(TASK) Search the records for "brown". Copy every line where it appears.

(STORED DATA)
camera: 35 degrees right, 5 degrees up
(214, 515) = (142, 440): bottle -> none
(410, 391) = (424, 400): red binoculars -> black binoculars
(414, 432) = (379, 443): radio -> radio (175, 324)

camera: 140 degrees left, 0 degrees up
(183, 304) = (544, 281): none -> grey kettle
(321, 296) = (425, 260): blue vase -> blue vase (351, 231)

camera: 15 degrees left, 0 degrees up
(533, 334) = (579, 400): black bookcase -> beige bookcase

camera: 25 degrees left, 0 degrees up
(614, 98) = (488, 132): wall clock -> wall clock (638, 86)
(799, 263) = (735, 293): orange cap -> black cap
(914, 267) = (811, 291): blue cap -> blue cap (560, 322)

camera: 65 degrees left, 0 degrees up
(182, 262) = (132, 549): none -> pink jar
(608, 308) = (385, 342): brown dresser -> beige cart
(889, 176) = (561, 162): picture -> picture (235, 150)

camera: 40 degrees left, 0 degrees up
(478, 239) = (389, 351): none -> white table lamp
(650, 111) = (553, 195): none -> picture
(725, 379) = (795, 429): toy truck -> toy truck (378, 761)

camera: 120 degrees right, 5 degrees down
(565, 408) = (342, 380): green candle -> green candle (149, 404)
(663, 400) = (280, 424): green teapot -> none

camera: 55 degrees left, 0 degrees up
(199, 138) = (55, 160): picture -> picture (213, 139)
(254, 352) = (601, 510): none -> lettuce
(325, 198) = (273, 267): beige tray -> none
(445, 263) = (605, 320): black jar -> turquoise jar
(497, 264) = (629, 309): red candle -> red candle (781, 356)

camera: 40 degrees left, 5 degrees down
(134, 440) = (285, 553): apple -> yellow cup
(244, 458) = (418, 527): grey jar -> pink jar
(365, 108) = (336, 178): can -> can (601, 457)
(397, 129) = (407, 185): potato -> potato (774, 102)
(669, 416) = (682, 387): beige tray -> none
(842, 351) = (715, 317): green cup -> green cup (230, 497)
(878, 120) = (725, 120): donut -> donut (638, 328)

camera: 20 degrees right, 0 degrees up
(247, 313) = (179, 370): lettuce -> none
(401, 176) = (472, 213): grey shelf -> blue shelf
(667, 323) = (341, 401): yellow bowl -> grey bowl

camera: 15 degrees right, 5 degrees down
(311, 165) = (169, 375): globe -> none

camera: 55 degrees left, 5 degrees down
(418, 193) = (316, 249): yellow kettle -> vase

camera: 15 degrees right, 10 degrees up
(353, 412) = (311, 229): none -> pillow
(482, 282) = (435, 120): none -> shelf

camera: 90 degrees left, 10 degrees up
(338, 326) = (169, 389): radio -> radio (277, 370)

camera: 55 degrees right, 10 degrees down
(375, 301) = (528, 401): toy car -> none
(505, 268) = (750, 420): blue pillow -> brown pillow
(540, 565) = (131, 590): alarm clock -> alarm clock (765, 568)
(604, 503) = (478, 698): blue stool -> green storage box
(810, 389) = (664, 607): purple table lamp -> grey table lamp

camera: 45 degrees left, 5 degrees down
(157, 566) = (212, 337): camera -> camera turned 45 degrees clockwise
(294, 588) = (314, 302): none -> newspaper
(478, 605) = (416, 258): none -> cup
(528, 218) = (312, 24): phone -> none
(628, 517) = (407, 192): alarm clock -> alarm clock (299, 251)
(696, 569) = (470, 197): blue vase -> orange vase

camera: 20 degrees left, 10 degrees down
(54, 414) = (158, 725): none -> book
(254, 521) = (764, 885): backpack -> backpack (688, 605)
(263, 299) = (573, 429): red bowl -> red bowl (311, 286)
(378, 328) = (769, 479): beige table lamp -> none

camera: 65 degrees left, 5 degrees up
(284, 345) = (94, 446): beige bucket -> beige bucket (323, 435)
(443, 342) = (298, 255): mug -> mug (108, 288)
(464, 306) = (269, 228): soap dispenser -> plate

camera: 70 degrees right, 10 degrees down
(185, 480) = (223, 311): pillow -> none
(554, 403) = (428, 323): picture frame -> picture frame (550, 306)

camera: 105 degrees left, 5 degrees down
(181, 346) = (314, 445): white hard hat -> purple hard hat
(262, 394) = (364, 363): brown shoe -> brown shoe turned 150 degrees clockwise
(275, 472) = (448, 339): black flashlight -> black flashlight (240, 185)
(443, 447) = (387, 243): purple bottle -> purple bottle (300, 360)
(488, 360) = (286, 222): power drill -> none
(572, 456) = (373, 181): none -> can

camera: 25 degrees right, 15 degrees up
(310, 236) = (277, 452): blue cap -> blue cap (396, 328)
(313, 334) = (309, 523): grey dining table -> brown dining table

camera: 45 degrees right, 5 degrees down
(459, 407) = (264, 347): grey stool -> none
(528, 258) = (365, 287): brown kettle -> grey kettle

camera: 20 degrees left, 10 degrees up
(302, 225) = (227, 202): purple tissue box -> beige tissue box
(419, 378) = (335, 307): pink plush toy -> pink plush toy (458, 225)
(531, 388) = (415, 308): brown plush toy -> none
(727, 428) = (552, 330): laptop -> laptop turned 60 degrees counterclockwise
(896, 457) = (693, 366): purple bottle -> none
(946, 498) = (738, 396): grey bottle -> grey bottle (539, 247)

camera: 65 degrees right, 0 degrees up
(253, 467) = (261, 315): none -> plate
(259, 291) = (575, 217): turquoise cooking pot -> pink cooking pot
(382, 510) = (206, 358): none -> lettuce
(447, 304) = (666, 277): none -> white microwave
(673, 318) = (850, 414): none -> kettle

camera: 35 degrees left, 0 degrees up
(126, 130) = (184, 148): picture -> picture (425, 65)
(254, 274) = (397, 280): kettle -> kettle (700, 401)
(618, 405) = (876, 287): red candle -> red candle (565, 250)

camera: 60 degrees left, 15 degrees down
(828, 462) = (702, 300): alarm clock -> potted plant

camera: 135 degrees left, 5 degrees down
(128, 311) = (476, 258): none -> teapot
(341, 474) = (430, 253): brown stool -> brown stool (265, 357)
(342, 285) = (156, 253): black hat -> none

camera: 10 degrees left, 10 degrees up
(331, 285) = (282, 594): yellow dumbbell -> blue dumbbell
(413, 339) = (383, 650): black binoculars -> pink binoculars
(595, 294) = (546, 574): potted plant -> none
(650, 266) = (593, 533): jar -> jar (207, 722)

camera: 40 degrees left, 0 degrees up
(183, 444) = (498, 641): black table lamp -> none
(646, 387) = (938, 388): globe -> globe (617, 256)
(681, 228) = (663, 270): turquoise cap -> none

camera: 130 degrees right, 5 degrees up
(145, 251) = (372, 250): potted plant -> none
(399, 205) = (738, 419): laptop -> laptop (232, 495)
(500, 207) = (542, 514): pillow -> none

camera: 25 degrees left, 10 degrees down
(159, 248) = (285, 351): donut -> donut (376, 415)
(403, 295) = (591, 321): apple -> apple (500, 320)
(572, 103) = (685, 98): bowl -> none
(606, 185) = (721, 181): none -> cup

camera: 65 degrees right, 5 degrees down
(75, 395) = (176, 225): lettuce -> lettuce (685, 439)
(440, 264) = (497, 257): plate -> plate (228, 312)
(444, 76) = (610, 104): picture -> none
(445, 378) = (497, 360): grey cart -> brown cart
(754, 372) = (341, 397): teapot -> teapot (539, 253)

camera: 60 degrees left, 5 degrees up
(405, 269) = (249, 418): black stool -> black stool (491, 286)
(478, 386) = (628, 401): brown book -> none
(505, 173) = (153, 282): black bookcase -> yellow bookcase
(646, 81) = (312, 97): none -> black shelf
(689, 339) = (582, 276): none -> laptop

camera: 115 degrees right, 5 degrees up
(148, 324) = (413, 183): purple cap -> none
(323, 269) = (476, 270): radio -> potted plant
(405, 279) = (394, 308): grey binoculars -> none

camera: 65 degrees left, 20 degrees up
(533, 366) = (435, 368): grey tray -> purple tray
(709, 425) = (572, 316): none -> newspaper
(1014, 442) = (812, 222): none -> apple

(EXERCISE RESPONSE)
(608, 308) = (385, 342): brown dresser -> beige cart
(505, 268) = (750, 420): blue pillow -> brown pillow
(262, 394) = (364, 363): brown shoe -> brown shoe turned 150 degrees clockwise
(313, 334) = (309, 523): grey dining table -> brown dining table
(528, 258) = (365, 287): brown kettle -> grey kettle
(531, 388) = (415, 308): brown plush toy -> none
(341, 474) = (430, 253): brown stool -> brown stool (265, 357)
(445, 378) = (497, 360): grey cart -> brown cart
(478, 386) = (628, 401): brown book -> none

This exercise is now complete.